Streaming and computer audio in general is plagued for me by a synthetic, plasticky sound quality. Sometimes this quality is brutally and painfully obvious, sometimes it is just a thin but still noticeable veil over the music, and only rarely does it seem to be completely absent (as I said, for example MSB with the internal DAC Renderer). I am so sensitive -- perhaps far more than many others -- to this plasticky sound quality by now that I can smell it from a mile away. Ok, I exaggerate. But my friends who are into streaming sometimes get mad at me or exasperated when I point out that computer audio tends to have those problems, and say I should go with the times...yeah, whatever. Maybe some very expensive upgrade some time far in the future; as I said I am just not interested in half-baked solutions of "good" sound quality that still have that synthetic, plasticky smell.
I totally understand David Karmeli who always complains about the sound of computer audio. Often the quality with it is so compromised that esoteric discussions about "high-res" vs Redbook files frankly become, in the context, very much secondary in importance.
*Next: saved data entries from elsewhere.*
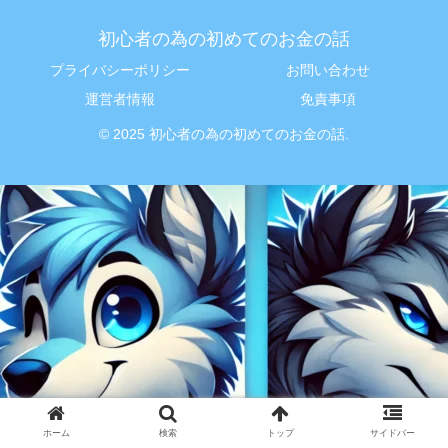
初心者の為の初めてのお金の話
プライバシーポリシー
お問い合わせ
運営者情報
免責事項
© 2025 初心者の為の初めてのお金の話.
ホーム
検索
トップ
サイドバー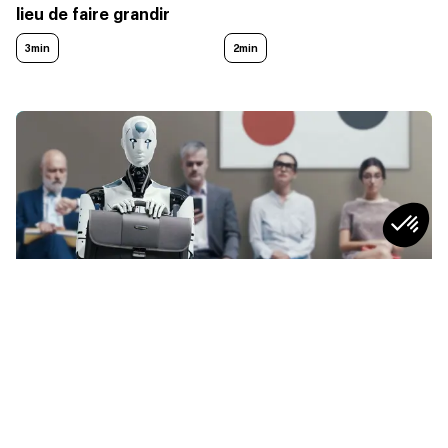
lieu de faire grandir
3min
2min
SOCIÉTÉ
Qu’est-ce qu’un RH plus “humain” à
l’ère de l’IA ?
4
min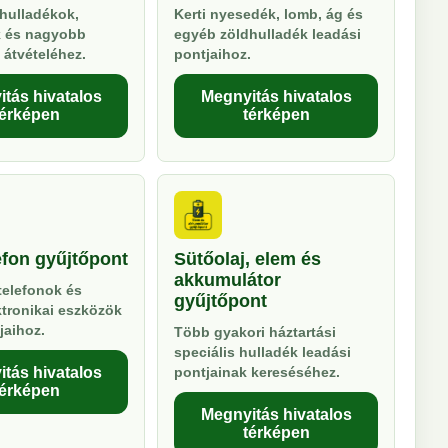
hulladékok,
Kerti nyesedék, lomb, ág és
k és nagyobb
egyéb zöldhulladék leadási
 átvételéhez.
pontjaihoz.
tás hivatalos
Megnyitás hivatalos
térképen
térképen
efon gyűjtőpont
Sütőolaj, elem és
akkumulátor
telefonok és
gyűjtőpont
ktronikai eszközök
jaihoz.
Több gyakori háztartási
speciális hulladék leadási
tás hivatalos
pontjainak kereséséhez.
térképen
Megnyitás hivatalos
térképen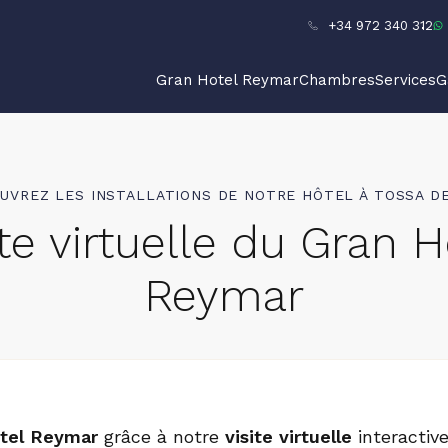
+34 972 340 312
Gran Hotel Reymar
Chambres
Services
G
UVREZ LES INSTALLATIONS DE NOTRE HÔTEL À TOSSA D
ite virtuelle du Gran H
Reymar
tel Reymar
grâce à notre
visite virtuelle
interactiv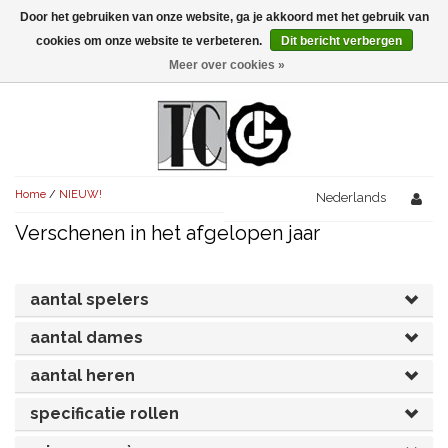
Door het gebruiken van onze website, ga je akkoord met het gebruik van
Menu
cookies om onze website te verbeteren.
Dit bericht verbergen
Meer over cookies »
NIEUW!
KOMEDIES
AVONDVULLEND (+75')
TRAGEDIES
Home
/
NIEUW!
AVONDVULLEND (+75')
Nederlands
KORT (-30')
THRILLERS
Verschenen in het afgelopen jaar
AVONDVULLEND (+75')
KORT (-30')
SENIORENTONEEL
OVERIG (30'-75')
AVONDVULLEND (+75')
KORT (-30')
SPEKTAKELSTUKKEN
OVERIG (30'-75')
aantal spelers
UITGELICHT!
JUBILEUMSTUK
aantal dames
KORT (-30')
OVERIG
OVERIG (30'-75')
UITGELICHT!
aantal heren
SINTERKLAASTONEEL
KOSTUUMSTUK
RECHTEN REGELEN
OVERIG (30'-75')
UITGELICHT!
specificatie rollen
KERSTTONEEL
MUSICAL
UITGELICHT!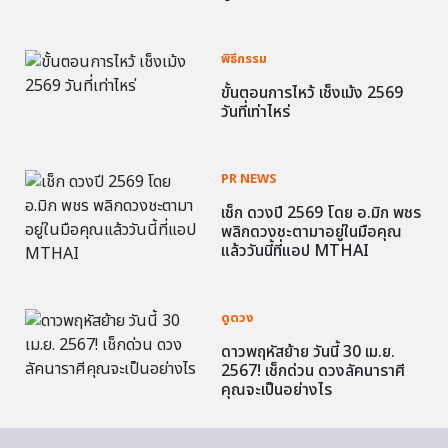
พิธีกรรม
ขั้นตอนการไหว้ เช็งเม้ง 2569
วันที่เท่าไหร่
PR NEWS
เช็ก ดวงปี 2569 โดย อ.มิก พชร
พลิกดวงชะตามาอยู่ในมือคุณ
แล้ววันนี้ที่แอป MTHAI
ดูดวง
ดาวพฤหัสย้าย วันนี้ 30 เม.ย.
2567! เช็กด่วน ดวงลัคนาราศี
คุณจะเป็นอย่างไร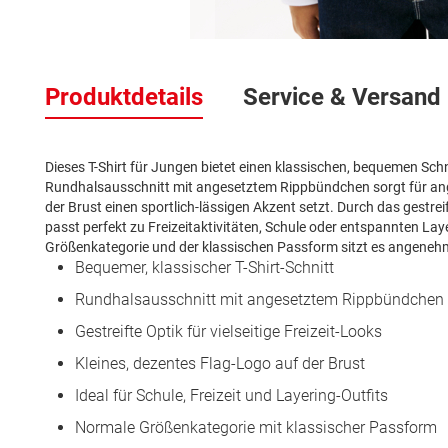
Zum
Anfang
Produktdetails
Service & Versand
der
Bildergalerie
springen
Dieses T-Shirt für Jungen bietet einen klassischen, bequemen Schnit
Rundhalsausschnitt mit angesetztem Rippbündchen sorgt für a
der Brust einen sportlich-lässigen Akzent setzt. Durch das gestreif
passt perfekt zu Freizeitaktivitäten, Schule oder entspannten L
Größenkategorie und der klassischen Passform sitzt es angeneh
Bequemer, klassischer T-Shirt-Schnitt
Rundhalsausschnitt mit angesetztem Rippbündchen
Gestreifte Optik für vielseitige Freizeit-Looks
Kleines, dezentes Flag-Logo auf der Brust
Ideal für Schule, Freizeit und Layering-Outfits
Normale Größenkategorie mit klassischer Passform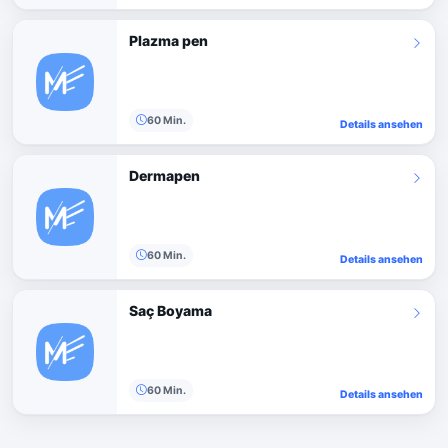
Plazma pen
60 Min.
Details ansehen
Dermapen
60 Min.
Details ansehen
Saç Boyama
60 Min.
Details ansehen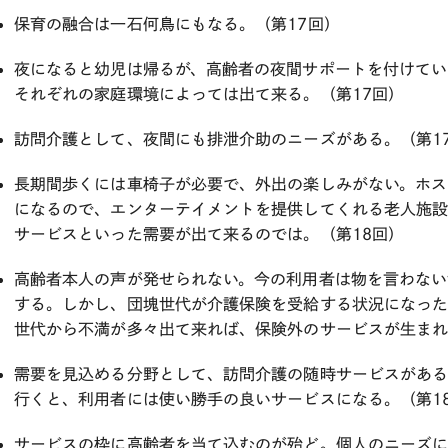
保育の融合は一石何鳥にもなる。（第17回）
夜になると幼児は帰るが、高齢者の夜間サポートを付けてい
それぞれの家庭環境によっては出て来る。（第17回）
訪問介護として、夜間にも排泄介助のニーズがある。（第1
長期間歩くには車椅子が必要で、外出の楽しみがない。ホス
になるので、エンターテイメントを提供してくれる老人施
サービスといった需要が出て来るのでは。（第18回）
高齢者本人の声が発せられない。今の利用者は物を言わない
する。しかし、団塊世代が介護保険を受給する状況になっ
世代から不満が多々出て来れば、保険外のサービスが生まれ
需要を見込める分野として、訪問介護の随時サービスがあ
行くと、利用者には使い勝手の良いサービスになる。（第1
サービスの枠に高齢者を当て込むのが殆ど。個人のニーズに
CD playback is not necessarily perfect either due to the jitter problem. My transport is quite good, better than many others, but on its own the tone with it is slightly flat, with a somewhat truncated decay (comparatively speaking). That is because of remaining transport jitter. Yet with my reclocker (the excellent Empirical Audio Synchro-Mesh with Dynamo power supply) the tone gains depth and richness, and fine detail becomes more evident. Decay is more fully developed. A slightly metallic quality, e.g., on strings, that is audible with transport alone, fades away. I am sure that very high quality transports (e.g., Spectral or dCS Vivaldi, don't know about EMM) do not suffer from this jitter problem and don't need a reclocker. Then the DAC clock on its own, internal or external, will suffice.